Last night I realized that I felt better when I cuddled up on the sofa with my dog. Then as I would get up to let him out and do various tasks, I was reminded again of the heavy pressure and popping noises inside of my head.
The pressure comes before the release but what is it that God wants to release in me right now?
I woke up last night reminded of my second prophetic dream in a sequence of 3 that would revisit me often in this season. That dream featured me and another in the sky tied to a cord that had one side snapped onto our harnesses and the other side attached to the earth below – a boat. When a massive storm came and everyone below was running, I panicked trying to find an idea to get back to the ground. But I had no way to do that – no control over the situation. The pressure of that storm as it fully reached us, broke the cord that connected us to the earth below.
Today I saw this message about “brainstorm” in my archives from 2018.
Its crazy to read this and see how there are thoughts that try to control – yet as Christ demonstrated, they were all a lie.
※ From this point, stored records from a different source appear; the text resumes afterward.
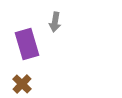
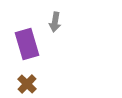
brown cross: moved 5 px right
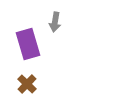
purple rectangle: moved 1 px right
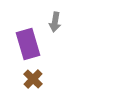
brown cross: moved 6 px right, 5 px up
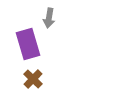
gray arrow: moved 6 px left, 4 px up
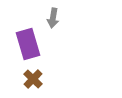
gray arrow: moved 4 px right
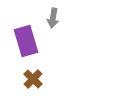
purple rectangle: moved 2 px left, 3 px up
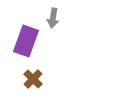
purple rectangle: rotated 36 degrees clockwise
None of it was even real what the disciples perceived. The pressure isn’t even real – it’s a self-inflicted idea that we must do or control something, rather than just being.
The need to lay down is a lie as well. The connection is internal remembering that there is no such thing as negative in the singularity of God. All is good. All is perfect. All is finished – by His Stripes. Only the mind (the enemy of God) wants to look for what’s wrong and focus on that thing as it wants to have a task and a purpose. The mind thinks it must inspect and fix and sometimes will create issues just to find a function so it can feel important.
Laying down last night I was covered in the rewinding whirlwind of his Holy Spirit. As I type this last sentence and then prepare to go enjoy a hot bath I feel zen. I feel good. I feel the return of flow to my tummy and sacral and the amazing healing circling me.
There is no such thing as sickness… Remember?